__EXTRAIT FOURNI__:
_ _ _
8.2Le Comité prend note de l’argument des auteurs, qui n’a pas été contesté, selon lequel les décisions de la Commission de recours des réfugiés ne sont pas susceptibles de recours devant les juridictions nationales et, par conséquent, tous les recours internes ont été épuisés s’agissant des griefs fondés sur les articles 1, 3 et 19 de la Convention.

8.3Le Comité note toutefois que les griefs que les auteurs tirent des articles 7 et 8 de la Convention concernant le risque qu’ils soient séparés de leur fils en cas de renvoi et qu’ils ne puissent pas l’enregistrer en Afghanistan n’ont jamais été formulés devant les autorités nationales et que les recours internes n’ont par conséquent pas été épuisés. Le Comité considère donc que ces griefs sont irrecevables au regard de l’article 7 e) du Protocole facultatif.

8.4Le Comité note que le grief que les auteurs tirent de l’article 6 de la Convention selon lequel la survie de leur fils serait menacée n’a jamais été formulé devant les autorités nationales et le déclare par conséquent irrecevable au regard de l’article 7 e) du Protocole facultatif.

8.5Le Comité prend note du grief que les auteurs tirent de l’article 2 de la Convention, selon lequel leur fils a fait l’objet d’une discrimination dans la mesure où son cas n’a été traité que par la Commission de recours des réfugiés, sans aucune possibilité de recours. Le Comité note toutefois que le grief des auteurs est d’ordre général et ne démontre nullement que l’absence de recours contre la décision rendue par la Commission le 17 novembre 2016 serait fondée sur l’origine des auteurs ou de leur fils ou sur tout autre motif de discrimination. Le Comité note que les auteurs n’ont présenté de motifs d’asile concernant spécifiquement leur fils, A. Y., que dans leur deuxième demande de réouverture du dossier, qui a été déposée auprès de la Commission le 28 mars 2016. Le Comité considère par conséquent que ce grief est manifestement infondé et est irrecevable au regard de l’article 7 f) du Protocole facultatif.
_ _ _
__LES ENTRÉES__:
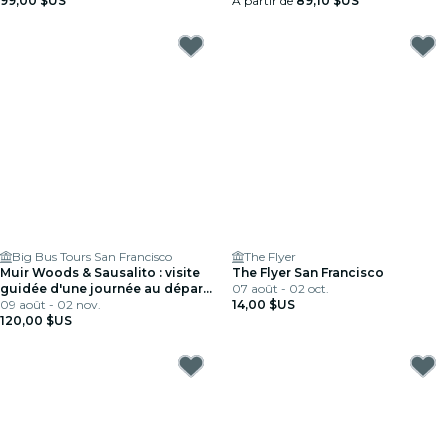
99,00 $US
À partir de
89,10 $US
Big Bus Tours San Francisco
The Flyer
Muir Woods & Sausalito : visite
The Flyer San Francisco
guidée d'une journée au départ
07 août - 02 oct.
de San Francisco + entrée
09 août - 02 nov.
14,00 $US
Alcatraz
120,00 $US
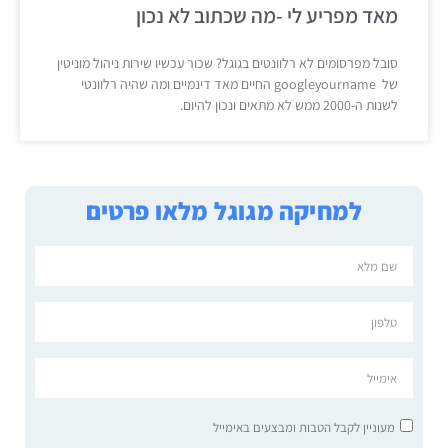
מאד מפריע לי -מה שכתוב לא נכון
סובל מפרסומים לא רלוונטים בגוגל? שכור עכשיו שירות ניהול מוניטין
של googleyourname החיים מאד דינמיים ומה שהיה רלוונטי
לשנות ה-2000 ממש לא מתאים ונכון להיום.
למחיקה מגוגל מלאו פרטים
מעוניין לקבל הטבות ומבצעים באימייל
_ _ _
__TRAVAIL À FAIRE__:
1. Recopiez à l'identique toutes les lignes des entrées, des tarifs de visites à San Francisco jusqu'au texte en hébreu, en omettant les images.
2. Rédigez la suite de l'extrait sur la recevabilité des griefs devant le Comité, à partir de sa dernière phrase.
L'extrait et les entrées n'ont aucun lien entre eux.

__RÉPONSES NUMÉROTÉES__:
1.
99,00 $US
À partir de
89,10 $US
Big Bus Tours San Francisco
The Flyer
Muir Woods & Sausalito : visite
The Flyer San Francisco
guidée d'une journée au départ
07 août - 02 oct.
de San Francisco + entrée
09 août - 02 nov.
14,00 $US
Alcatraz
120,00 $US
מאד מפריע לי -מה שכתוב לא נכון
סובל מפרסומים לא רלוונטים בגוגל? שכור עכשיו שירות ניהול מוניטין
של googleyourname החיים מאד דינמיים ומה שהיה רלוונטי
לשנות ה-2000 ממש לא מתאים ונכון להיום.
למחיקה מגוגל מלאו פרטים
מעוניין לקבל הטבות ומבצעים באימייל

2.
8.6Enfin, le Comité prend note de l’argument des auteurs selon lequel les droits garantis à leur fils par les articles 1, 3 et 19 ont été violés parce que la Commission n’a tenu compte ni du principe de l’intérêt supérieur de l’enfant ni du principe de non-refoulement.

8.7Le Comité rappelle que l’existence d’un risque de violation grave de la Convention dans l’État d’accueil devrait être appréciée eu égard à l’âge et au sexe de l’enfant, que l’intérêt supérieur de l’enfant devrait être une considération primordiale dans les décisions concernant le renvoi d’un enfant, et que ces décisions devraient garantir que l’enfant, à son retour, sera en sécurité, sera correctement pris en charge et jouira de ses droits. La prise en considération de l’intérêt supérieur de l’enfant devrait être expressément assurée au moyen de procédures individuelles faisant partie intégrante de toute décision administrative ou judiciaire concernant le renvoi d’un enfant.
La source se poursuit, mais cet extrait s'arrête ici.